— Start of THE RECORDS —

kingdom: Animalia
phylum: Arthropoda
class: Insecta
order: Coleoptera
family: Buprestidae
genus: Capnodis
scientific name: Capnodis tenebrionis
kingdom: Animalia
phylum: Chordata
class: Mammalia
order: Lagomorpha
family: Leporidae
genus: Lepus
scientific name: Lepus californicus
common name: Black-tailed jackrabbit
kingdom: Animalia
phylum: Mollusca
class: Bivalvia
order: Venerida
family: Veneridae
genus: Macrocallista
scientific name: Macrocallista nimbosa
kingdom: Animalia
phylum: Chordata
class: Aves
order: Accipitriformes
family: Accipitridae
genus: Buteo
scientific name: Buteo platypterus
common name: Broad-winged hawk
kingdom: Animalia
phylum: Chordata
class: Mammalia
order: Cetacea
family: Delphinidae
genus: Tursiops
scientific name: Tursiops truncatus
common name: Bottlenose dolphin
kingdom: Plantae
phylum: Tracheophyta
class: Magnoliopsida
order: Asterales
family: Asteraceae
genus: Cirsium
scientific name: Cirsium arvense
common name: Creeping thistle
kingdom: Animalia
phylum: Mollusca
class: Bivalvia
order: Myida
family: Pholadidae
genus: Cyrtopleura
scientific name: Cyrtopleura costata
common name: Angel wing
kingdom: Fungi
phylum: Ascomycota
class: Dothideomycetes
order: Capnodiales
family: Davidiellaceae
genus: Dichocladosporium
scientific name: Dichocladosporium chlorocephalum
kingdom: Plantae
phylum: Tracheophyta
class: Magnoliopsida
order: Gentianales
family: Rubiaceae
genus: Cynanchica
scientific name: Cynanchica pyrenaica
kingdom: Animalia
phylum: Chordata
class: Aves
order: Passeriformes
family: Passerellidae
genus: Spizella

— End of THE RECORDS —

- TASK INSTRUCTIONS
Quote every one of the lines above word for word, from the first through the last, keeping their original order.

- EXERCISE RESULT
kingdom: Animalia
phylum: Arthropoda
class: Insecta
order: Coleoptera
family: Buprestidae
genus: Capnodis
scientific name: Capnodis tenebrionis
kingdom: Animalia
phylum: Chordata
class: Mammalia
order: Lagomorpha
family: Leporidae
genus: Lepus
scientific name: Lepus californicus
common name: Black-tailed jackrabbit
kingdom: Animalia
phylum: Mollusca
class: Bivalvia
order: Venerida
family: Veneridae
genus: Macrocallista
scientific name: Macrocallista nimbosa
kingdom: Animalia
phylum: Chordata
class: Aves
order: Accipitriformes
family: Accipitridae
genus: Buteo
scientific name: Buteo platypterus
common name: Broad-winged hawk
kingdom: Animalia
phylum: Chordata
class: Mammalia
order: Cetacea
family: Delphinidae
genus: Tursiops
scientific name: Tursiops truncatus
common name: Bottlenose dolphin
kingdom: Plantae
phylum: Tracheophyta
class: Magnoliopsida
order: Asterales
family: Asteraceae
genus: Cirsium
scientific name: Cirsium arvense
common name: Creeping thistle
kingdom: Animalia
phylum: Mollusca
class: Bivalvia
order: Myida
family: Pholadidae
genus: Cyrtopleura
scientific name: Cyrtopleura costata
common name: Angel wing
kingdom: Fungi
phylum: Ascomycota
class: Dothideomycetes
order: Capnodiales
family: Davidiellaceae
genus: Dichocladosporium
scientific name: Dichocladosporium chlorocephalum
kingdom: Plantae
phylum: Tracheophyta
class: Magnoliopsida
order: Gentianales
family: Rubiaceae
genus: Cynanchica
scientific name: Cynanchica pyrenaica
kingdom: Animalia
phylum: Chordata
class: Aves
order: Passeriformes
family: Passerellidae
genus: Spizella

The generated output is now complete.